27
Oct/16

PLENTY

27
Oct/16
(photo by Joan Marcus)

Codename Lazar (Ken Barnett) and Susan Traherne (Rachel Weisz) unexpectedly meet at a WWII drop site in Public Theater revival of PLENTY (photo by Joan Marcus)

The Newman Theater at the Public Theater
425 Lafayette St. by Astor Pl.
Tuesday – Sunday through December 1, $90-$95
212-967-7555
www.publictheater.org

“I don’t know why anybody lives in this country,” Alice Park (Emily Bergl) tells her best friend, Susan Traherne (Rachel Weisz), at the beginning of David Hare’s Plenty, which explores the failed promise of plenty in post-WWII England. The show is being revived at the Public, where it made its U.S. debut in 1982, directed by Hare, and later moved to Broadway, where it earned four Tony nominations, including Best Play. This first major New York City revival is a compelling if not wholly successful production that travels back and forth in time, shuffling between 1943 and 1962 in nonlinear fashion. The story centers on Susan, a strong woman who speaks her mind, even as she starts losing control of it. She goes from being a secret courier in France during the war to a diplomat’s wife to a feminist who refuses to rely on a man to make her happy. “I’d like to change everything but I don’t know how,” she tells Alice. Susan meets a series of men she carefully manipulates, from her caring dullard of a husband, Raymond Brock (a finely mustachioed Corey Stoll), who works for old-fashioned ambassador Leonard Darwin (the always excellent Byron Cummings), and Mick (LeRoy McClain), a potential baby daddy, to Sir Andrew Charleson (Paul Niebanck), head of the Foreign Office, and Codename Lazar (Ken Barnett), an English paratrooper. Susan declares exactly what she’s thinking, not worried about who she might offend or how it will affect her marriage or reputation. But true happiness is just out of reach, a parable of England’s efforts to resurrect itself after the war. “This is hell,” Susan says. “No doubt,” Alice agrees, a far cry from the “peace and plenty” they, and all of England, were expecting.

(photo by Joan Marcus)

The English argue over their future in return of David Hare’s PLENTY to Public Theater (photo by Joan Marcus)

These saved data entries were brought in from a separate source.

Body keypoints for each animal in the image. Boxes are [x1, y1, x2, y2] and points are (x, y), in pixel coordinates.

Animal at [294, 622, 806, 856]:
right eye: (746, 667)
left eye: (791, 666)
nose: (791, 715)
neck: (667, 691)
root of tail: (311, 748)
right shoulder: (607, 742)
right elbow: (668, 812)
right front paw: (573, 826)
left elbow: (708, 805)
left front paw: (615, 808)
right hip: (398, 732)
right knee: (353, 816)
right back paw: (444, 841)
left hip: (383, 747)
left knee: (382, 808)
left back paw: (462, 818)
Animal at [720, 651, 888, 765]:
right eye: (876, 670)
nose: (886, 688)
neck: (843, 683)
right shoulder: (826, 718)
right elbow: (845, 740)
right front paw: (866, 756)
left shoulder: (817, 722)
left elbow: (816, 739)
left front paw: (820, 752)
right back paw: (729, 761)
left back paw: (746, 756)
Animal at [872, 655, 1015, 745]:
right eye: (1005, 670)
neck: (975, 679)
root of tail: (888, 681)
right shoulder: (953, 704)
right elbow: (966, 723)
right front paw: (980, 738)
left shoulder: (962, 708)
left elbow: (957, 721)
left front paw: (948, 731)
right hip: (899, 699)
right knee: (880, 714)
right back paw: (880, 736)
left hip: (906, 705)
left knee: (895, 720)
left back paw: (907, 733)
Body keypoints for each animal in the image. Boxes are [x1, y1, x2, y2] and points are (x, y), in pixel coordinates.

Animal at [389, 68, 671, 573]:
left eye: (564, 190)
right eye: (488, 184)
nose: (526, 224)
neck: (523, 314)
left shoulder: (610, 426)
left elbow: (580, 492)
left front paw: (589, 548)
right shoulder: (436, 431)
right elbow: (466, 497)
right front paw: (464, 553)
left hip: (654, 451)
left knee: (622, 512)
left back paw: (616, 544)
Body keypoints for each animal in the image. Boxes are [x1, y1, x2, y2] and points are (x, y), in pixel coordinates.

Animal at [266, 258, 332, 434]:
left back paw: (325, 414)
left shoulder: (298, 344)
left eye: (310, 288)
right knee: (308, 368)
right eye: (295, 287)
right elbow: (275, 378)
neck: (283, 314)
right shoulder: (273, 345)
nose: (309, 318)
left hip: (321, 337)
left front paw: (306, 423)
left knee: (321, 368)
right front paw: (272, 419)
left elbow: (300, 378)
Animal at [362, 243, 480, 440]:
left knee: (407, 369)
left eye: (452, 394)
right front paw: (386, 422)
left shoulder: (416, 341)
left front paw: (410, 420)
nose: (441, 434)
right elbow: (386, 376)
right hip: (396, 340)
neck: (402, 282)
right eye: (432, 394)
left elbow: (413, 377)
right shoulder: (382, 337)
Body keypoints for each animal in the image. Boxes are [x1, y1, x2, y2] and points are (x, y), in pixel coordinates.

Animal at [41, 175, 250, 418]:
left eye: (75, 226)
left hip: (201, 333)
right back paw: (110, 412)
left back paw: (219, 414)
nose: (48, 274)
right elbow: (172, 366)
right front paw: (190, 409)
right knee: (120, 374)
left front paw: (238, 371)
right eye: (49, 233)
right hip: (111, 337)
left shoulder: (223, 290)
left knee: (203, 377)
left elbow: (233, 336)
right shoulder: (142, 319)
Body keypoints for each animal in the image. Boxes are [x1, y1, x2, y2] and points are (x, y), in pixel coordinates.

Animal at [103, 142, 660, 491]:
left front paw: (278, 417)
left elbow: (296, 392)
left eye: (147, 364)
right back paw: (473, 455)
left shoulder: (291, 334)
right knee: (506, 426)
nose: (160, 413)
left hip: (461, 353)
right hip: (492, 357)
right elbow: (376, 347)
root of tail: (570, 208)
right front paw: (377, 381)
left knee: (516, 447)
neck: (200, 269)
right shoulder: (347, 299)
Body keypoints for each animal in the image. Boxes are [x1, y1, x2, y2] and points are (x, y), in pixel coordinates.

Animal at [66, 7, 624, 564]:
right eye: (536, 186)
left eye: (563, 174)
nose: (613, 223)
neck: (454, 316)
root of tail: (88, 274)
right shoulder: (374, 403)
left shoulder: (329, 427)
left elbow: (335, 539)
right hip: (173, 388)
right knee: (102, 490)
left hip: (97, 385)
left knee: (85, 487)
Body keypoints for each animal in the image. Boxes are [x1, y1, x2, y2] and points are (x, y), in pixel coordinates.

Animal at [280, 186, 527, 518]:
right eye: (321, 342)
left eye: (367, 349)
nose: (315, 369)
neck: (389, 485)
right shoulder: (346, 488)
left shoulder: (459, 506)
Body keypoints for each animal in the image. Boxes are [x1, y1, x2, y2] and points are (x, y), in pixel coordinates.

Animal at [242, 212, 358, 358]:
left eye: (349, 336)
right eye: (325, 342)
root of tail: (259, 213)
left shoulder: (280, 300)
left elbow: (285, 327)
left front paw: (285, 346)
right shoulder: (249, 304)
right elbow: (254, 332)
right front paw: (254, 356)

Hare is undergoing quite a resurgence recently, with major revivals of Skylight on Broadway and The Judas Kiss at BAM (and around the world) and his latest film, Denial, which he wrote for director Mick Jackson, now in theaters, also starring Weisz. In Plenty, Weisz, in the role originated by Kate Nelligan and later played on film by Meryl Streep in 1985 and onstage in London by Cate Blanchett in 1999, is superb as Susan, bringing a wide range of emotions to a character whose fears are getting the best of her even as she fights for her personal freedom. (The film also starred Tracey Ullman as Alice, Charles Dance as Brock, John Gielgud as Darwin, Sting as Mick, Ian McKellen as Charleson, and Sam Neill as Lazar; the original Public Theater production featured Nelligan, Edward Herrmann, Kelsey Grammer, and Dominic Chianese.) Some of the scenes fall flat, feeling out-of-date, particularly when Susan, Brock, and the aptly named Darwin meet with the Burmese ambassador (Pun Bandhu) and his wife (Ann Sanders) and briefly discuss the Suez Canal crisis, which has little impact on contemporary American audiences. Mike Britton’s set features a large horizontal wall that rotates to change scenes, with interstitial jazz by David Van Tieghem as the story goes from Susan and Brock’s house to Darwin’s office to a WWII drop site. Five-time Tony-nominated director David Leveaux (Nine, Anna Christie) never quite reaches a steady narrative flow, as the jumps in time can be confusing. In addition, many of the British references get lost as the disillusioned Susan represents the highs and the lows, the promise and the failure experienced by the country over the course of thirty years. “Oh yes. New Europe. Yes yes,” Darwin says to Brock and Susan early on. “Reconstruction. Massive. Massive work of reconstruction. Jobs. Ideals. Marvellous. Marvellous time to be alive in Europe. No end of it. Roads to be built. People to be educated. Land to be tilled. Lots to get on with. . . . Have another gin.” Or as Brock puts it, “Of course our people are dull, they’re stuffy, they’re death. But what other world do I have?” It’s a world that Susan won’t accept, and it destroys her as well as nearly all those around her.